The database includes three file types: .fna .qual .sff
Kingsford, C., Schatz, M.C. & Pop, M. Assembly complexity of prokaryotic genomes using short reads. BMC Bioinformatics 11, 21 (2010).
Notes
- Use De Brujin graphs to estimate "completeness" of genomes assembled via de novo assembly
- Find Eulerian path(s) in these graphs
- Note the assumptions made in the paper
- PROGRAM: Jellyfish - counts k-mers http://www.cbcb.umd.edu/software/jellyfish/
- Lists compression techniques and the order to employ them
- Can use this method to compute N50
- N50 = the length of the largest contig (m) such that at least 50% of genome covered by contigs of size >= m.

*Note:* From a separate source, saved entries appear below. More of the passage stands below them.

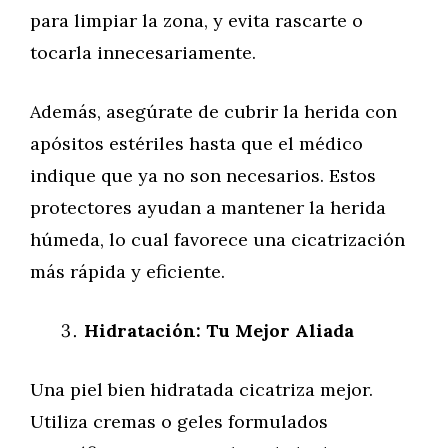
para limpiar la zona, y evita rascarte o
tocarla innecesariamente.
Además, asegúrate de cubrir la herida con
apósitos estériles hasta que el médico
indique que ya no son necesarios. Estos
protectores ayudan a mantener la herida
húmeda, lo cual favorece una cicatrización
más rápida y eficiente.
Hidratación: Tu Mejor Aliada
Una piel bien hidratada cicatriza mejor.
Utiliza cremas o geles formulados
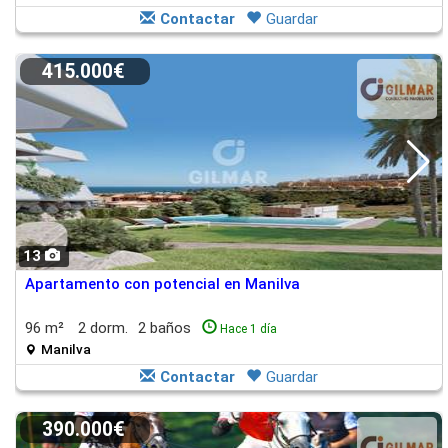
Contactar
Guardar
415.000€
13
Apartamento con potencial en Manilva
96 m²
2 dorm.
2 baños
Hace 1 día
Manilva
Contactar
Guardar
390.000€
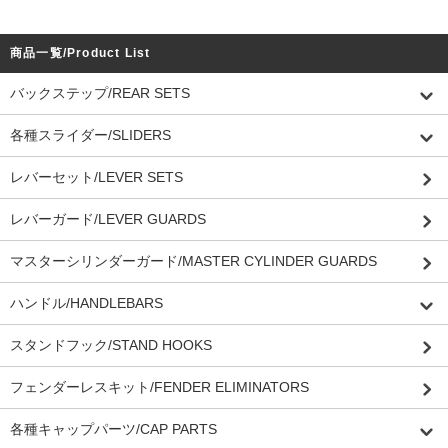
商品一覧/Product List
バックステップ/REAR SETS
各種スライダー/SLIDERS
レバーセット/LEVER SETS
レバーガード/LEVER GUARDS
マスターシリンダーガード/MASTER CYLINDER GUARDS
ハンドル/HANDLEBARS
スタンドフック/STAND HOOKS
フェンダーレスキット/FENDER ELIMINATORS
各種キャップパーツ/CAP PARTS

- A higher N50 score usually correlates to a more "correct" genome
- Regardless of correctness of genome, for nearly all read sizes (1000nt > size > 25nt), 85%+ of genes accurately identified (85% is for 25nt reads).
Thoughts
- Look for assembler that uses De Brujin graph?
- PROGRAM: EULER-SR - Short read de novo assembly. By Mark J. Chaisson and Pavel A. Pevzner from UCSD (published in Genome Research). Uses a de Bruijn graph approach. http://euler-assembler.ucsd.edu/portal/
- This paper showed how to get an upper limit of correctness of genome. Compare several existing de novo assemblers using the methods here as comparison.

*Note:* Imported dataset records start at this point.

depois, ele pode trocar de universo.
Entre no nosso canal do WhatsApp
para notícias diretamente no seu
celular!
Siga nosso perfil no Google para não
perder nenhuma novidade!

- Is it possible to get the code used in this project?
Pop, M. Genome assembly reborn: recent computational challenges. Briefings in Bioinformatics 10, 354-366 (2009).
Notes
- THESIS: Nice presentation of current technology and description of whole process
Thoughts
Basic Timeline
- 1st – 2nd Week
- Learn how to manipulate and handle raw read files.
- Familiarize myself with key sources listed above.
- Write module to calculate fold coverage using genome size estimate and total size of all reads.
- Write a prioritized list of features and goals for my program.
- 3rd – 6th week
- Develop my program in modules according to the prioritized features.
- Compare my program’s genome to previously assembled genomes from this raw data.
- Quantify the accuracy of my genome by testing for the size of a predicted gap or feature in the genome to size of that actual segment of DNA in the blueberry genome.
- Edit the program based on any issues encountered with the full data set.
- 7th – 10th week (Ending: July 29, 2011)
- Finish wet-lab accuracy tests
- Fine–tune the program based on any issues encountered with the full data set.
- Attempt to assemble the “Meatball” phage genome.